The nine ways are traditionally listed as: by counsel; command; consent; provocation; praise or flattery; concealment; being an active partner in the sin, silence and by defending the evil done. At least three of these could be thrown at any Catholic politician who takes any other line than outright root and branch opposition to abortion. But it proves too much. The implication is that every politician shares moral responsibility for every immoral act of whatever kind committed by anybody, that he or she has not actively campaigned to make illegal. Every act of adultery, for instance; even every lie. It seems Aquinas saw this reductio ad absurdum all too clearly.

There is a more serious difficulty in the interface of democracy and Catholic morality even than this one. Pope John Paul II spent a lot of time thinking about this issue, and according to his biographer George Weigel, became the greatest defender of democracy and human rights of his age. But JPII insisted, again and again, that democracy had to be founded upon certain fundamental moral principles. Otherwise it simply became an expression of the will of the majority, which could of course sanction moral evil if it saw fit to do so.

It is a very strong case, well argued for instance in his 1996 encyclical Evangelium Vitae. Looked at more closely, however it amounts to this. The fundamental moral principles on which democracy must rest cannot be decided democratically, otherwise they would not be objective. Where then are they to be found? Inescapably, in the teachings of the Catholic Church. 

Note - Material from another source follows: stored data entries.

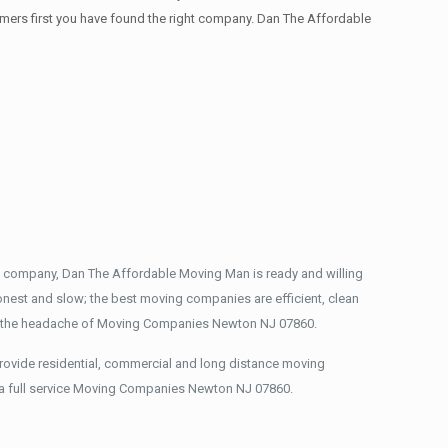
stomers first you have found the right company. Dan The Affordable
g company, Dan The Affordable Moving Man is ready and willing
nest and slow; the best moving companies are efficient, clean
ou the headache of Moving Companies Newton NJ 07860.
rovide residential, commercial and long distance moving
 a full service Moving Companies Newton NJ 07860.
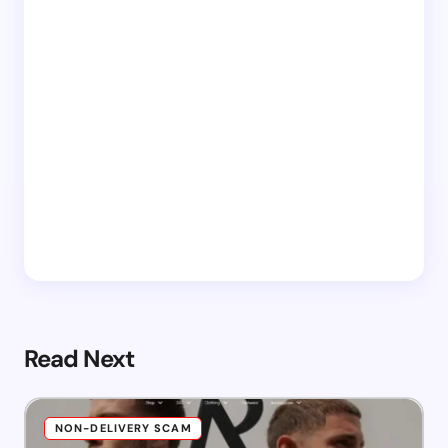
Read Next
NON-DELIVERY SCAM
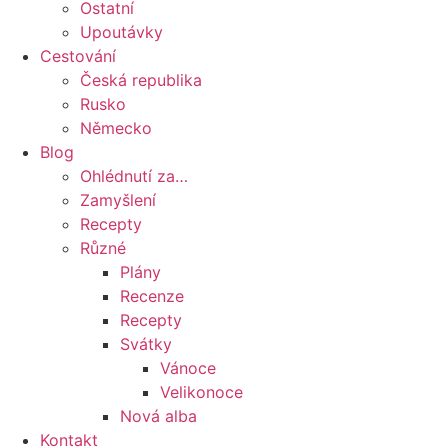
Ostatní
Upoutávky
Cestování
Česká republika
Rusko
Německo
Blog
Ohlédnutí za…
Zamyšlení
Recepty
Různé
Plány
Recenze
Recepty
Svátky
Vánoce
Velikonoce
Nová alba
Kontakt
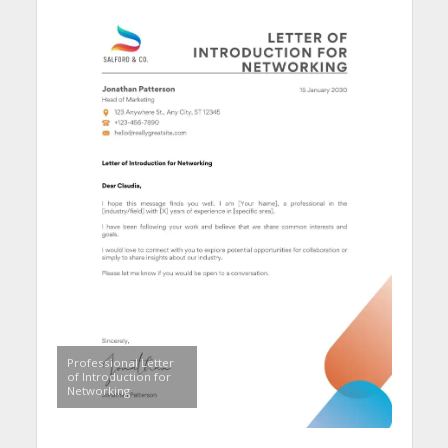
Professional Letter
of Introduction for
Networking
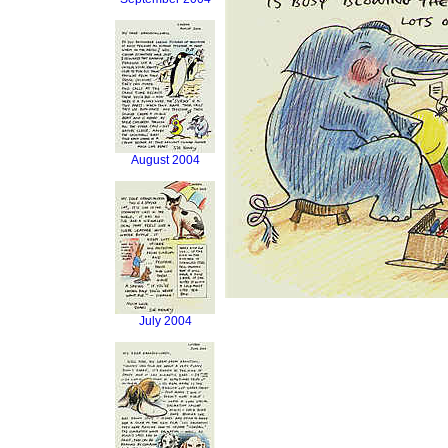
August 2004
July 2004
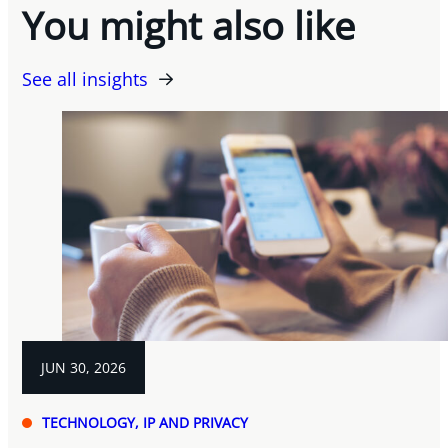
You might also like
See all insights
JUN 30, 2026
TECHNOLOGY, IP AND PRIVACY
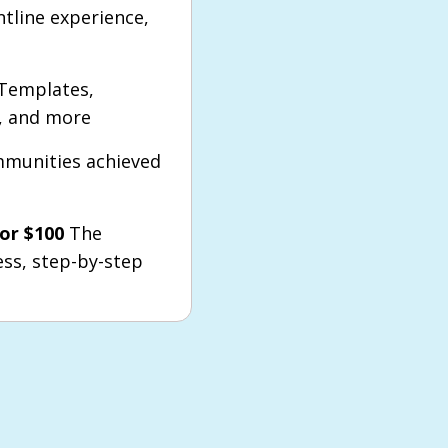
ntline experience,
Templates,
s, and more
munities achieved
or $100
The
ess, step-by-step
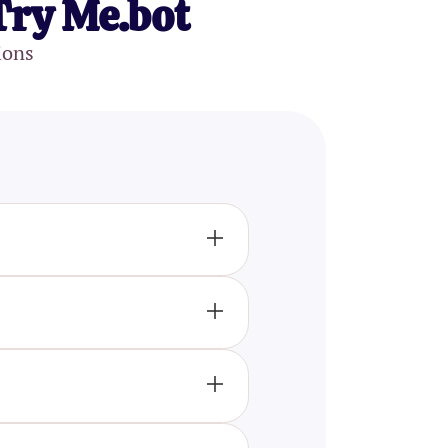
Try Me.bot
ions
aphragm, and focus knobs.
le magnifying lenses to
anced our understanding of
l microscopy, and electron
ructures at high resolution.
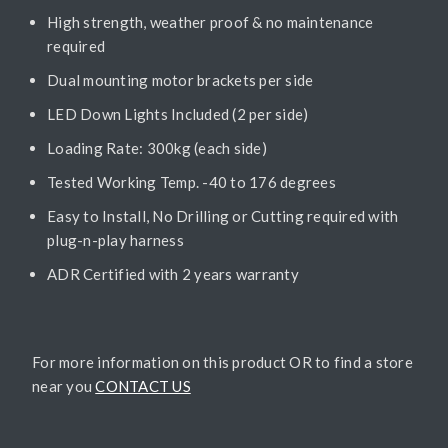
High strength, weather proof & no maintenance
required
Dual mounting motor brackets per side
LED Down Lights Included (2 per side)
Loading Rate: 300kg (each side)
Tested Working Temp. -40 to 176 degrees
Easy to Install, No Drilling or Cutting required with
plug-n-play harness
ADR Certified with 2 years warranty
For more information on this product OR to find a store
near you
CONTACT US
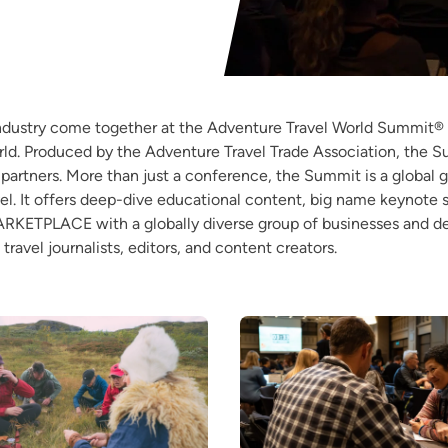
industry come together at the Adventure Travel World Summit® 
d. Produced by the Adventure Travel Trade Association, the Sum
y partners. More than just a conference, the Summit is a global 
el. It offers deep-dive educational content, big name keynote
MARKETPLACE with a globally diverse group of businesses and 
travel journalists, editors, and content creators.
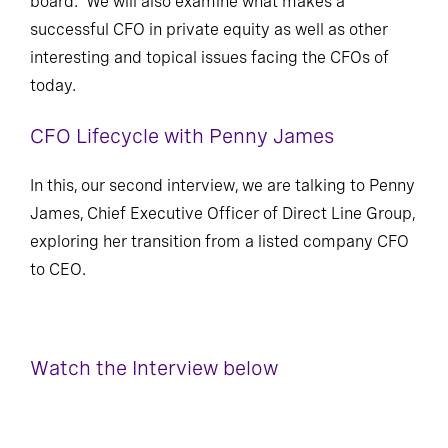
board. We will also examine what makes a
successful CFO in private equity as well as other
interesting and topical issues facing the CFOs of
today.
CFO Lifecycle with Penny James
In this, our second interview, we are talking to Penny
James, Chief Executive Officer of Direct Line Group,
exploring her transition from a listed company CFO
to CEO.
Watch the Interview below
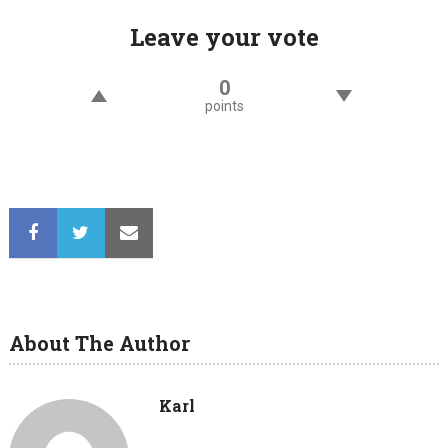
Leave your vote
0
points
About The Author
Karl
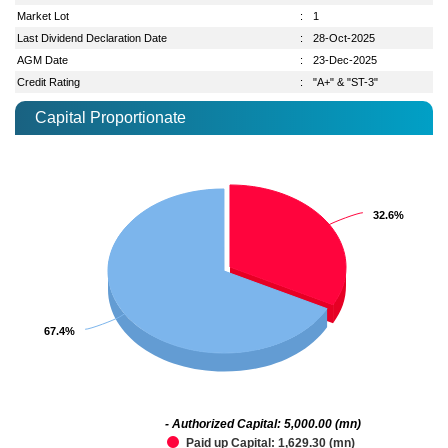
Market Lot
:
1
Last Dividend Declaration Date
:
28-Oct-2025
AGM Date
:
23-Dec-2025
Credit Rating
:
"A+" & "ST-3"
Capital Proportionate
32.6%
32.6%
67.4%
67.4%
- Authorized Capital: 5,000.00 (mn)
Paid up Capital: 1,629.30 (mn)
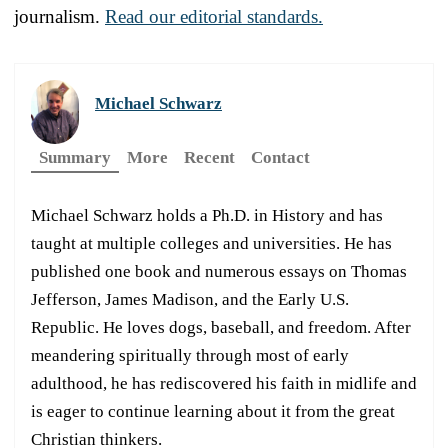
journalism.
Read our editorial standards.
Michael Schwarz
Summary
More
Recent
Contact
Michael Schwarz holds a Ph.D. in History and has
taught at multiple colleges and universities. He has
published one book and numerous essays on Thomas
Jefferson, James Madison, and the Early U.S.
Republic. He loves dogs, baseball, and freedom. After
meandering spiritually through most of early
adulthood, he has rediscovered his faith in midlife and
is eager to continue learning about it from the great
Christian thinkers.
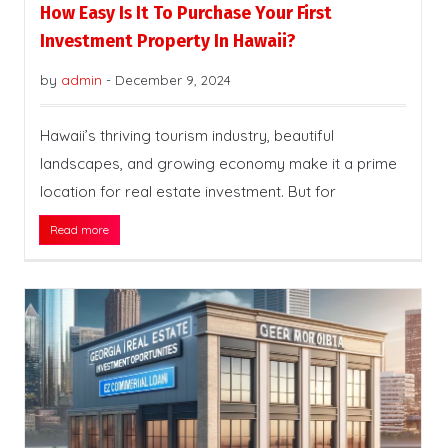
How Easy Is It To Purchase Your First
Investment Property In Hawaii?
by
admin
-
December 9, 2024
Hawaii’s thriving tourism industry, beautiful
landscapes, and growing economy make it a prime
location for real estate investment. But for
Read more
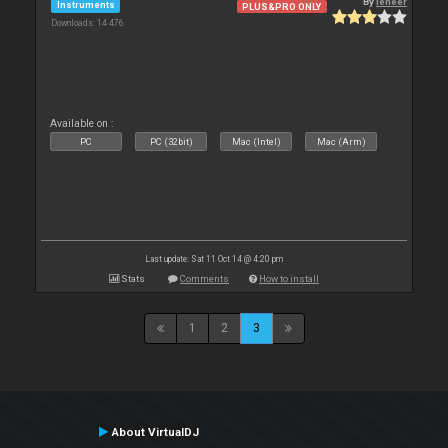
By
leneer
Instruments
PLUS&PRO ONLY
Downloads: 14 476
Available on :
PC
PC (32bit)
Mac (Intel)
Mac (Arm)
Last update: Sat 11 Oct 14 @ 4:20 pm
Stats
Comments
How to install
1
2
3
About VirtualDJ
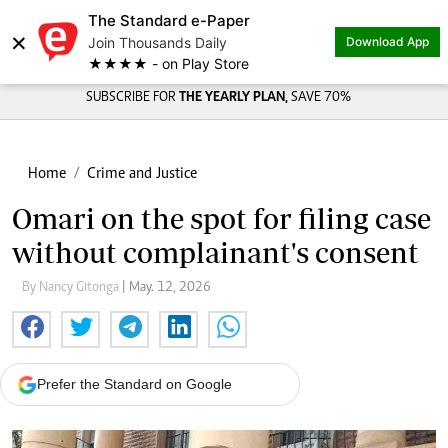
The Standard e-Paper
×
Join Thousands Daily
Download App
★★★★ - on Play Store
SUBSCRIBE FOR
THE YEARLY PLAN,
SAVE 70%
Home
Crime and Justice
Omari on the spot for filing case
without complainant's consent
By Nancy Gitonga
| May. 12, 2026
Prefer the Standard on Google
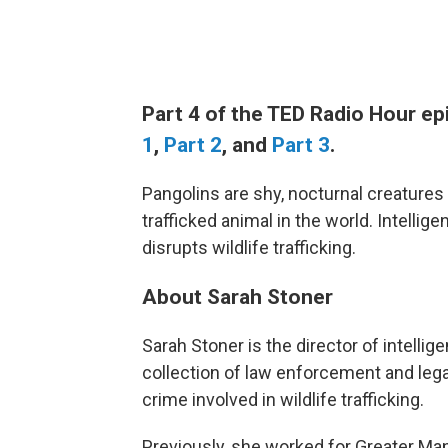
Part 4 of the TED Radio Hour e
1
,
Part 2
, and
Part 3
.
Pangolins are shy, nocturnal creatures
trafficked animal in the world. Intelli
disrupts wildlife trafficking.
About Sarah Stoner
Sarah Stoner is the director of intellig
collection of law enforcement and lega
crime involved in wildlife trafficking.
Previously, she worked for Greater Manc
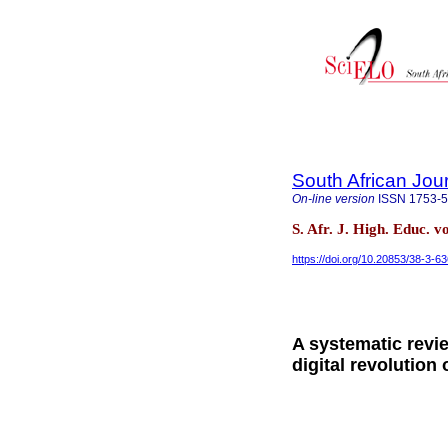
South African Jou
On-line version
ISSN
1753-
S. Afr. J. High. Educ. v
https://doi.org/10.20853/38-3-6
A systematic revie
digital revolution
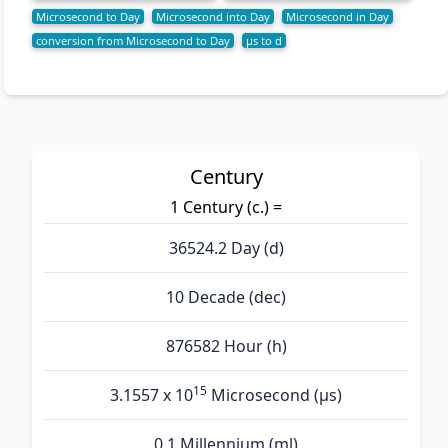
Microsecond to Day
Microsecond into Day
Microsecond in Day
conversion from Microsecond to Day
µs to d
Century
1 Century (c.) =
36524.2 Day (d)
10 Decade (dec)
876582 Hour (h)
15
3.1557 x 10
Microsecond (µs)
0.1 Millennium (ml)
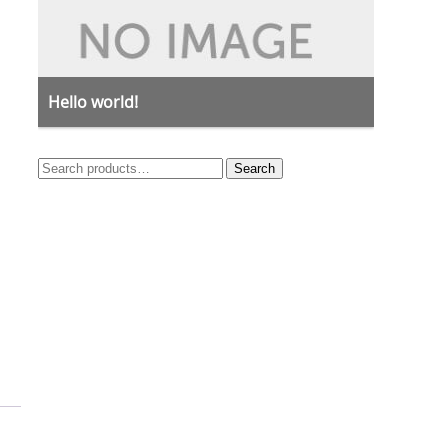
Hello world!
Search
Search
for:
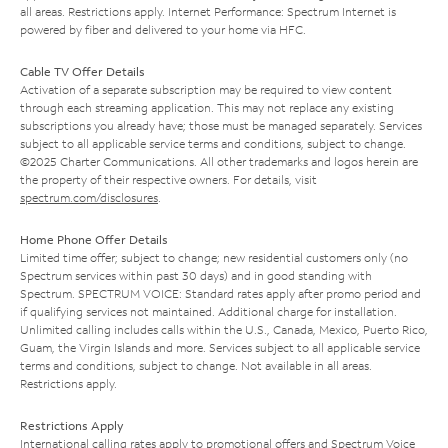
all areas. Restrictions apply. Internet Performance: Spectrum Internet is
powered by fiber and delivered to your home via HFC.
Cable TV Offer Details
Activation of a separate subscription may be required to view content
through each streaming application. This may not replace any existing
subscriptions you already have; those must be managed separately. Services
subject to all applicable service terms and conditions, subject to change.
©2025 Charter Communications. All other trademarks and logos herein are
the property of their respective owners. For details, visit
spectrum.com/disclosures
.
Home Phone Offer Details
Limited time offer; subject to change; new residential customers only (no
Spectrum services within past 30 days) and in good standing with
Spectrum. SPECTRUM VOICE: Standard rates apply after promo period and
if qualifying services not maintained. Additional charge for installation.
Unlimited calling includes calls within the U.S., Canada, Mexico, Puerto Rico,
Guam, the Virgin Islands and more. Services subject to all applicable service
terms and conditions, subject to change. Not available in all areas.
Restrictions apply.
Restrictions Apply
International calling rates apply to promotional offers and Spectrum Voice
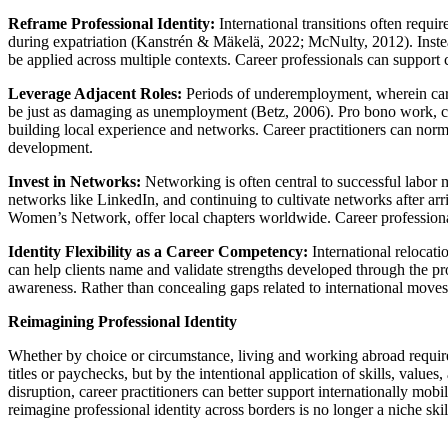
Reframe Professional Identity:
International transitions often requir
during expatriation (Kanstrén & Mäkelä, 2022; McNulty, 2012). Instead 
be applied across multiple contexts. Career professionals can support cl
Leverage Adjacent Roles:
Periods of underemployment, wherein caree
be just as damaging as unemployment (Betz, 2006). Pro bono work, con
building local experience and networks. Career practitioners can norma
development.
Invest in Networks:
Networking is often central to successful labor ma
networks like LinkedIn, and continuing to cultivate networks after arri
Women’s Network, offer local chapters worldwide. Career professionals 
Identity Flexibility as a Career Competency:
International relocati
can help clients name and validate strengths developed through the pro
awareness. Rather than concealing gaps related to international moves,
Reimagining Professional Identity
Whether by choice or circumstance, living and working abroad requires c
titles or paychecks, but by the intentional application of skills, value
disruption, career practitioners can better support internationally mobi
reimagine professional identity across borders is no longer a niche ski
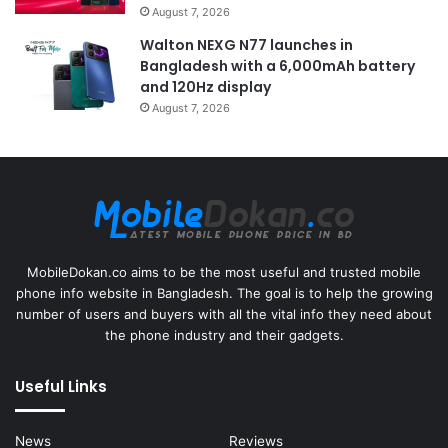
August 7, 2026
Walton NEXG N77 launches in
Bangladesh with a 6,000mAh battery
and 120Hz display
August 7, 2026
MobileDokan.co aims to be the most useful and trusted mobile
phone info website in Bangladesh. The goal is to help the growing
number of users and buyers with all the vital info they need about
the phone industry and their gadgets.
Useful Links
News
Reviews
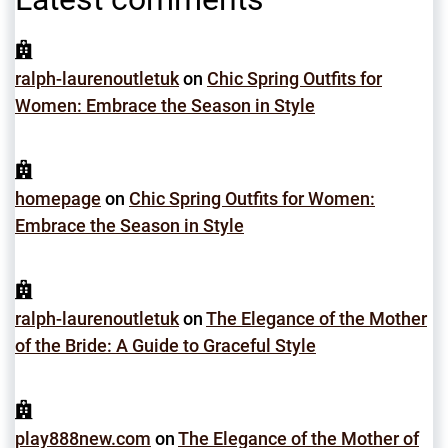
ralph-laurenoutletuk
on
Chic Spring Outfits for
Women: Embrace the Season in Style
homepage
on
Chic Spring Outfits for Women:
Embrace the Season in Style
ralph-laurenoutletuk
on
The Elegance of the Mother
of the Bride: A Guide to Graceful Style
play888new.com
on
The Elegance of the Mother of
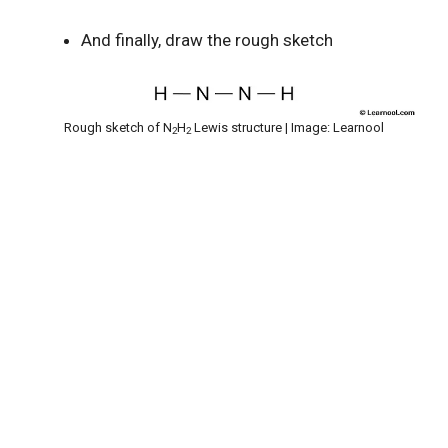
And finally, draw the rough sketch
Rough sketch of N
H
Lewis structure | Image: Learnool
2
2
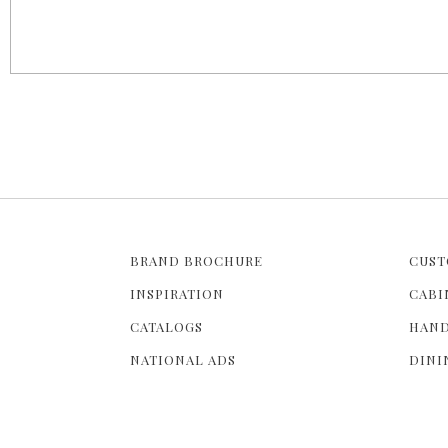
g
e
s
BRAND BROCHURE
CUST
INSPIRATION
CABI
CATALOGS
HAND
NATIONAL ADS
DINI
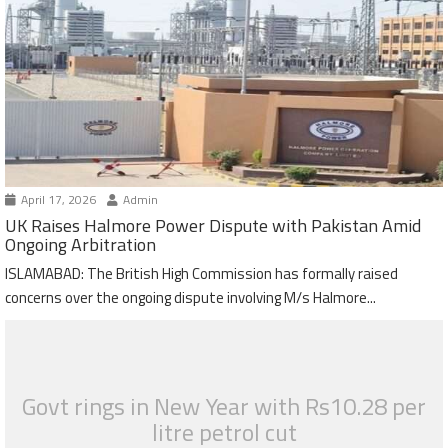
April 17, 2026
Admin
UK Raises Halmore Power Dispute with Pakistan Amid
Ongoing Arbitration
ISLAMABAD: The British High Commission has formally raised
concerns over the ongoing dispute involving M/s Halmore...
Govt rings in New Year with Rs10.28 per
litre petrol cut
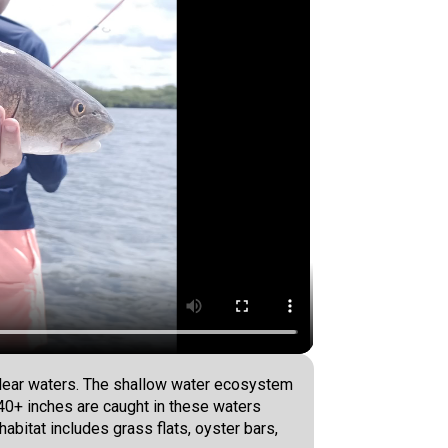
 clear waters. The shallow water ecosystem
o 40+ inches are caught in these waters
habitat includes grass flats, oyster bars,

One of which, for instance, was given a degree of certainty by this encyclical that it did not have before. Human life begins at the moment of conception, JPII asserted, and hence any destruction of an embryo, even in its earliest stages, amounted to abortion and was gravely wrong. Catholics were bound in conscience to think so, he said, and he was plainly meaning to exercise his authority under the magisterium. Any priest or Catholic theologian who said otherwise henceforth was going to be in trouble. Indeed, when the encyclical was explained at a press conference in London by Cardinal Hume, a Tablet reporter asked him whether Catholics had the right to disagree, and was flatly told her that they did not. “What then should they do?” the reporter asked. “Pray about it,” the cardinal replied.

Maybe fair enough or maybe not, but what about non-Catholics, Protestants, non–believers, members of other faiths? They are not bound to align their consciences with the teachings of a Church they do not belong to. They can in good faith vote for candidates for election who do not think, for instance, that the morning-after pill should be illegal because it may frustrate the early life of a newly conceived embryo. Must a Catholic politician insist that the law complies with his religious and moral beliefs rather than the beliefs of a majority of voters? Aquinas did not seem to think so. 

In other words democracy as described in glowing of somewhat abstract terms by Pope John Paul II does not fit the reality of democracy as it has to be practised. In the privacy of the ballot box where an individual casts a vote, there is no scope for any fundamental moral principles, those enumerated by Pope John Paul II or any other, beyond those that the voter already believes. It is in that private forum  that appeals to conscience and moral conviction must be made if Church teaching is to influence public policy. There is no moral megaphone in the corner of the polling station, sounding out fundamental moral truths that all must abide by. The same is true of party conferences and conventions, from where party platforms and manifestos emanate. 

The US bishops' criticism of President Joe Biden, therefore, is on behalf of a theoretical idea of a pure democracy, as conceived by Pope John Paul II, that is ultimately not governed by the ballot box but by Church teaching. That is not democracy at all, but theocracy.